[PROBLEM REQUIREMENTS]: Reproduce the naming lines for each of the records below, kingdom through common name, in their given order. Leave the pictures out.

——————

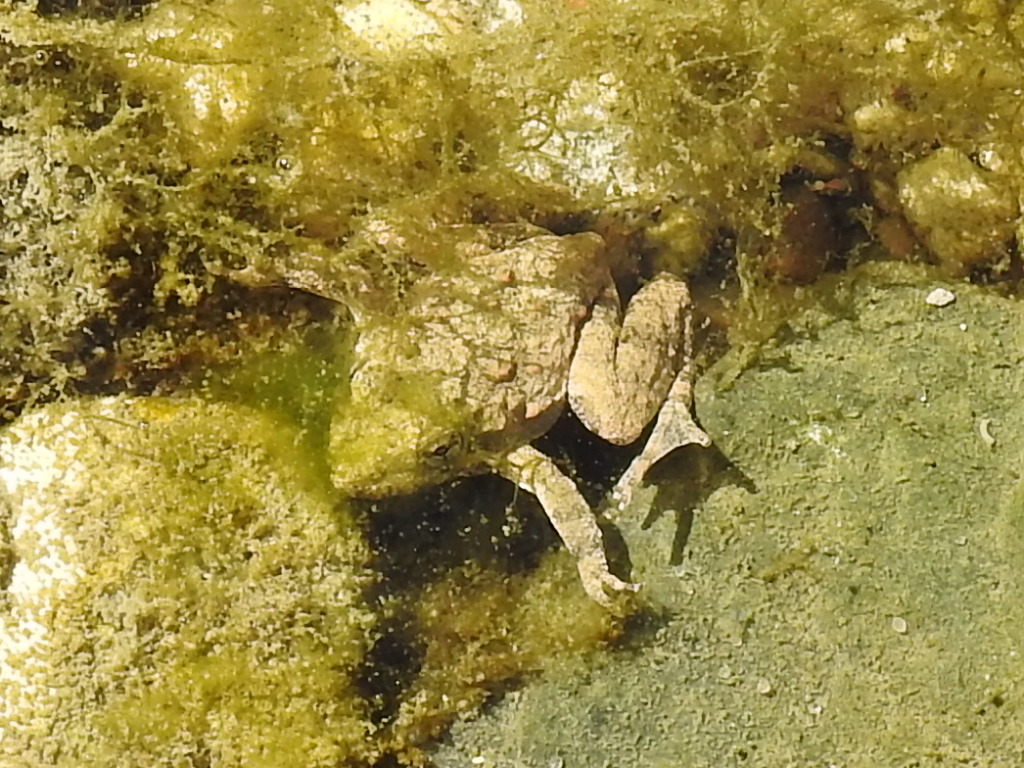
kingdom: Animalia
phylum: Chordata
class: Amphibia
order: Anura
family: Hylidae
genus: Acris
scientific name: Acris blanchardi
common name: Blanchard's cricket frog
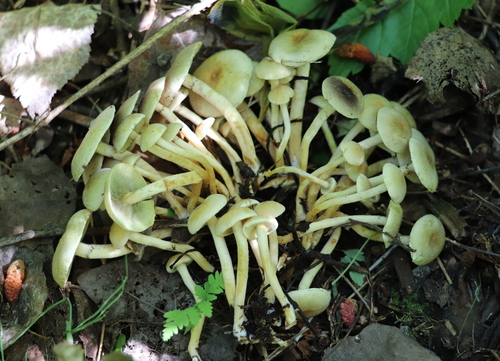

——————

[SOLUTION TO THIS TASK]:
kingdom: Animalia
phylum: Chordata
class: Amphibia
order: Anura
family: Hylidae
genus: Acris
scientific name: Acris blanchardi
common name: Blanchard's cricket frog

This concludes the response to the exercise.